FIG. 4.

MSC use multiple immune suppressive pathways to abrogate DC activation. IFNγ-treated MSC and DC were cocultured (1:10 ratio) for 24 hr and activated with LPS (50 ng/mL) for 24 hr. The MSC:DC cocultures were also incubated with the following immune pathway inhibitors: aminoguanidine (0.5 nM), indomethacin (100 μM), CSC-A2 inhibitor (0.2 μM), SB-43154 (10 μM), 1-methyltryptophan (MT) (500 μM), or programmed death ligand-1 (PD-L1) blocking antibody (10 μg/mL).

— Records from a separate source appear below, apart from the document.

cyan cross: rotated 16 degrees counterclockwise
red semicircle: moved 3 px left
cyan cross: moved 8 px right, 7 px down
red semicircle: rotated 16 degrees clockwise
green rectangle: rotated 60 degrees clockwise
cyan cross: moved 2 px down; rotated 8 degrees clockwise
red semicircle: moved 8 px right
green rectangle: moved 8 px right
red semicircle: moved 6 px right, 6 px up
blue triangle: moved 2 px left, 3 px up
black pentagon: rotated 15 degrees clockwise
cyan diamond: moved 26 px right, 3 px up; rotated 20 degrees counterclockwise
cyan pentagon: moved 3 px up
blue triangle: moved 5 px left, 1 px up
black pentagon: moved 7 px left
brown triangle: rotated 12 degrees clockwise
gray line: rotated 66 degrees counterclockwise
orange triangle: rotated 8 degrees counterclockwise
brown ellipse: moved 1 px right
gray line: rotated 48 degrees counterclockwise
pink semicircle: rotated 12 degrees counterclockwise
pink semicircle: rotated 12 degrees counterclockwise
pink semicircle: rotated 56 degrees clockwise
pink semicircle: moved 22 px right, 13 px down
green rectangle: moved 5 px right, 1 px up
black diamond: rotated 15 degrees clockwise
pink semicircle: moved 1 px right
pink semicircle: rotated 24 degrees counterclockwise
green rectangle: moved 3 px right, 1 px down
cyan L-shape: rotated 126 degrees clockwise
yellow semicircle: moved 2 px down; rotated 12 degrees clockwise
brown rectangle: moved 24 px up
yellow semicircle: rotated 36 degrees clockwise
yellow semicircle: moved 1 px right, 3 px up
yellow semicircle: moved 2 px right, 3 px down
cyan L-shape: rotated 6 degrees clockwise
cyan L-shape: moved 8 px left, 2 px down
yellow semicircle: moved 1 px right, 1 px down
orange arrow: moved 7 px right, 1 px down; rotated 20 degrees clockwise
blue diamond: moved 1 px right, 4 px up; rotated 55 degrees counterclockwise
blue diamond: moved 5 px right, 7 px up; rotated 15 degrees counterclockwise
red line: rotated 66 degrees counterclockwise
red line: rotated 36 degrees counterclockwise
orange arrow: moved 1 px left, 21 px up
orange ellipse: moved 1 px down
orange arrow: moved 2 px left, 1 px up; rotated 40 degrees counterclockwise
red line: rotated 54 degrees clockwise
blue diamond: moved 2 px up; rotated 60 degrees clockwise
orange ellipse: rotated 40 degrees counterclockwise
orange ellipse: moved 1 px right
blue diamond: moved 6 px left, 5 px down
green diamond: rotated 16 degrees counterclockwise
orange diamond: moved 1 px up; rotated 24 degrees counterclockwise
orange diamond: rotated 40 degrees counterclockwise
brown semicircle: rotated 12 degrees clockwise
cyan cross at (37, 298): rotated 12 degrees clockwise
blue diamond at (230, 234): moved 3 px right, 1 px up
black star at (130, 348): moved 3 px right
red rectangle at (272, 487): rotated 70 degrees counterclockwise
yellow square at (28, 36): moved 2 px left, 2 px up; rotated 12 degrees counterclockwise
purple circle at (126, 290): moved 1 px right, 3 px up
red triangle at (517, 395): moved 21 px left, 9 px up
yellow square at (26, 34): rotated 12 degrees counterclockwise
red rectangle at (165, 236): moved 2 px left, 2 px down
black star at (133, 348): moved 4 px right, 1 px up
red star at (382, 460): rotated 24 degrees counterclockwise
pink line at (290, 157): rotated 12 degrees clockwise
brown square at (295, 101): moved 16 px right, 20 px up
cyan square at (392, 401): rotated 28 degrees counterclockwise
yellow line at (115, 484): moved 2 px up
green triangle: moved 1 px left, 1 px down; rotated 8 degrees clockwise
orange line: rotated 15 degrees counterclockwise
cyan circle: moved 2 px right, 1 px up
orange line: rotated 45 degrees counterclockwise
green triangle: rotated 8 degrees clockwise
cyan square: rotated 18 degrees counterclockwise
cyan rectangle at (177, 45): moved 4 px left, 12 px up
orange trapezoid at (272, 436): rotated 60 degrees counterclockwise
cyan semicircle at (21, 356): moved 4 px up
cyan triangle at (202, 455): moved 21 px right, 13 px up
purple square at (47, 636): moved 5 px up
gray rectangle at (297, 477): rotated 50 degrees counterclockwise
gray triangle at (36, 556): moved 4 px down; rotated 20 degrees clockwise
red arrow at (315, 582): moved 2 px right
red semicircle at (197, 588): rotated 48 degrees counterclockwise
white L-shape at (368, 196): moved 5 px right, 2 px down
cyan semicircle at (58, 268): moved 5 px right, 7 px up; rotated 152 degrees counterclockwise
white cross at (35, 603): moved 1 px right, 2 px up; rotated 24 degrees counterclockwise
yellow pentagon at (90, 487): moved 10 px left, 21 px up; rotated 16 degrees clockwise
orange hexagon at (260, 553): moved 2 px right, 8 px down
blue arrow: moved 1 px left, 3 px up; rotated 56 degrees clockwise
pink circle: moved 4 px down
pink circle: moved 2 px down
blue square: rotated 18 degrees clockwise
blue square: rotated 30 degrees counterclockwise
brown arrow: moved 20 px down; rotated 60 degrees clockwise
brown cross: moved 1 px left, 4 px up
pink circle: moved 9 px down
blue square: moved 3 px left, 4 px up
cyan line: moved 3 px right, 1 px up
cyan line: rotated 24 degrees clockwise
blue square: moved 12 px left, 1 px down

Controls included medium with DMSO or methanol vehicle or with an isotype matched antibody for PD-L1 (data not shown). (i) DC:MSC cocultures or (ii) DC alone were incubated at 37°C for 24 hr in the presence of inhibitors and LPS. DC were subsequently harvested and immunostained for flow cytometric quantitation of expression of: (A) MCHII, (B) CD86, and (C) CD40 on CD11c⁺ events. Horizontal dashed lines denote the average maximal level of suppression of MHCII, CD86, and CD40 expression that is observed in DC cultures treated with IFNγ+MSC+LPS. Data are representative of four separate experiments. P values calculated for statistical variance were determined using a paired two-tailed Mann–Whitney test. *P < 0.05, **P < 0.01, and ***P < 0.005.